**TASK ITEM**
Stop after the line with "xor (d5, d2, d3);". Up to that point, output every line of the listing below exactly from the first one onward, skipping pictures.

=== Section Start ===

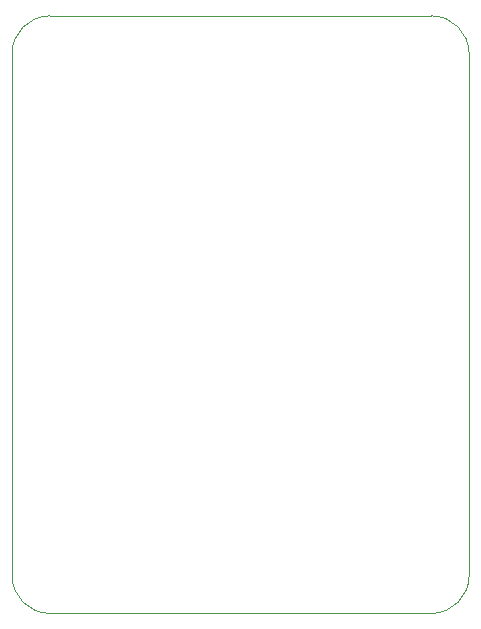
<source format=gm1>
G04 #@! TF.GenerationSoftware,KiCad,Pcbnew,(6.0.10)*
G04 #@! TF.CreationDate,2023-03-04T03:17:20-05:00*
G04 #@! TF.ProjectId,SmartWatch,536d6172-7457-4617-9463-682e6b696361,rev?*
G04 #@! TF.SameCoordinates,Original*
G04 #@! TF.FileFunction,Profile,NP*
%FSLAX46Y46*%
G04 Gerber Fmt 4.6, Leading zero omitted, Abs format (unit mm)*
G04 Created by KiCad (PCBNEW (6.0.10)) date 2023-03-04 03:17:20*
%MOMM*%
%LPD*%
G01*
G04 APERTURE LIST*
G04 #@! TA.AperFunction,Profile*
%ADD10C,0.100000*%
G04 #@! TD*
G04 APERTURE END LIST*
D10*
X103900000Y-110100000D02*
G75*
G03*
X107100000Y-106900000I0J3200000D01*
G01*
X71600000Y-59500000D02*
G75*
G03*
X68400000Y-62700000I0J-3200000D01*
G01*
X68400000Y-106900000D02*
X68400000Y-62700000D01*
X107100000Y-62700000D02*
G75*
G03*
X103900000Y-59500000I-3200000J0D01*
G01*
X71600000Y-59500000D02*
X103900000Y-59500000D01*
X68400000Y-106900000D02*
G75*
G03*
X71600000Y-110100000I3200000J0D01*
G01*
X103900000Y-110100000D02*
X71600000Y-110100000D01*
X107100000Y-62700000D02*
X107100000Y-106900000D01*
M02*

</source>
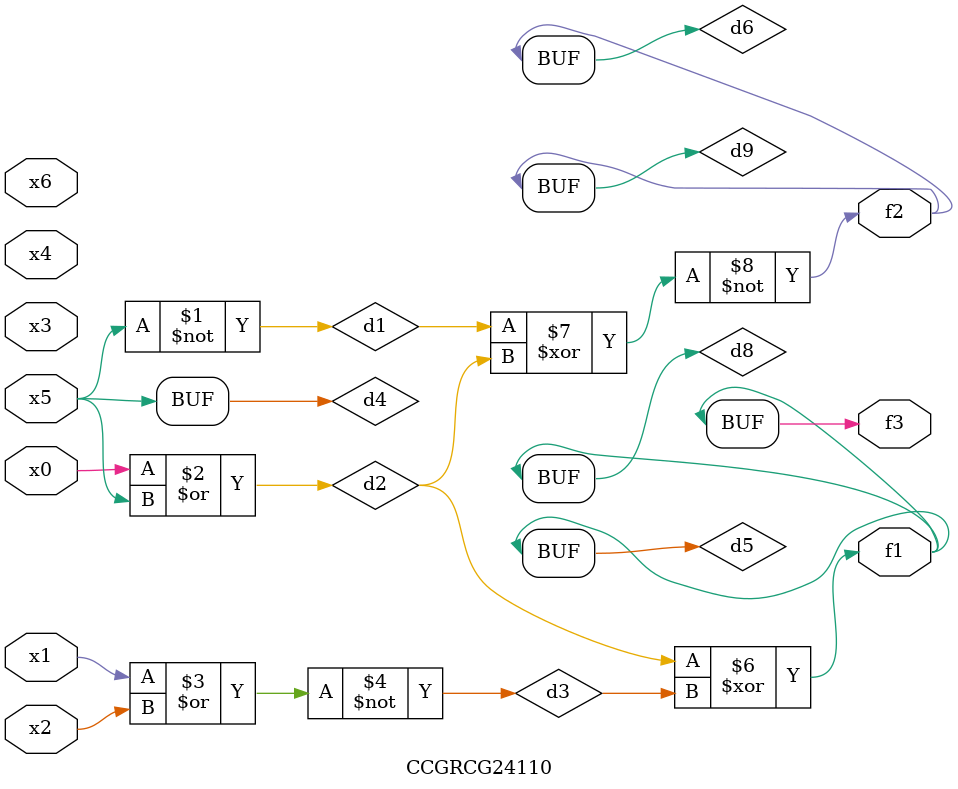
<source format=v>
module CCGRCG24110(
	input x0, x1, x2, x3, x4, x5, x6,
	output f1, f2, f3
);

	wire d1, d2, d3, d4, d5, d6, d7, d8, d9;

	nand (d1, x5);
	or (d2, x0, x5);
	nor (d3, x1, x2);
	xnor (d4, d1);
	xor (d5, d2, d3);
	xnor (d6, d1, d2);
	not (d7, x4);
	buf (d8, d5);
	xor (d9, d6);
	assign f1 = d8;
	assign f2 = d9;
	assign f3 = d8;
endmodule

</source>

=== Section End ===

**RESULT FOR THIS TASK**
<source format=gm1>
G04 #@! TF.GenerationSoftware,KiCad,Pcbnew,(6.0.10)*
G04 #@! TF.CreationDate,2023-03-04T03:17:20-05:00*
G04 #@! TF.ProjectId,SmartWatch,536d6172-7457-4617-9463-682e6b696361,rev?*
G04 #@! TF.SameCoordinates,Original*
G04 #@! TF.FileFunction,Profile,NP*
%FSLAX46Y46*%
G04 Gerber Fmt 4.6, Leading zero omitted, Abs format (unit mm)*
G04 Created by KiCad (PCBNEW (6.0.10)) date 2023-03-04 03:17:20*
%MOMM*%
%LPD*%
G01*
G04 APERTURE LIST*
G04 #@! TA.AperFunction,Profile*
%ADD10C,0.100000*%
G04 #@! TD*
G04 APERTURE END LIST*
D10*
X103900000Y-110100000D02*
G75*
G03*
X107100000Y-106900000I0J3200000D01*
G01*
X71600000Y-59500000D02*
G75*
G03*
X68400000Y-62700000I0J-3200000D01*
G01*
X68400000Y-106900000D02*
X68400000Y-62700000D01*
X107100000Y-62700000D02*
G75*
G03*
X103900000Y-59500000I-3200000J0D01*
G01*
X71600000Y-59500000D02*
X103900000Y-59500000D01*
X68400000Y-106900000D02*
G75*
G03*
X71600000Y-110100000I3200000J0D01*
G01*
X103900000Y-110100000D02*
X71600000Y-110100000D01*
X107100000Y-62700000D02*
X107100000Y-106900000D01*
M02*

</source>
<source format=v>
module CCGRCG24110(
	input x0, x1, x2, x3, x4, x5, x6,
	output f1, f2, f3
);

	wire d1, d2, d3, d4, d5, d6, d7, d8, d9;

	nand (d1, x5);
	or (d2, x0, x5);
	nor (d3, x1, x2);
	xnor (d4, d1);
	xor (d5, d2, d3);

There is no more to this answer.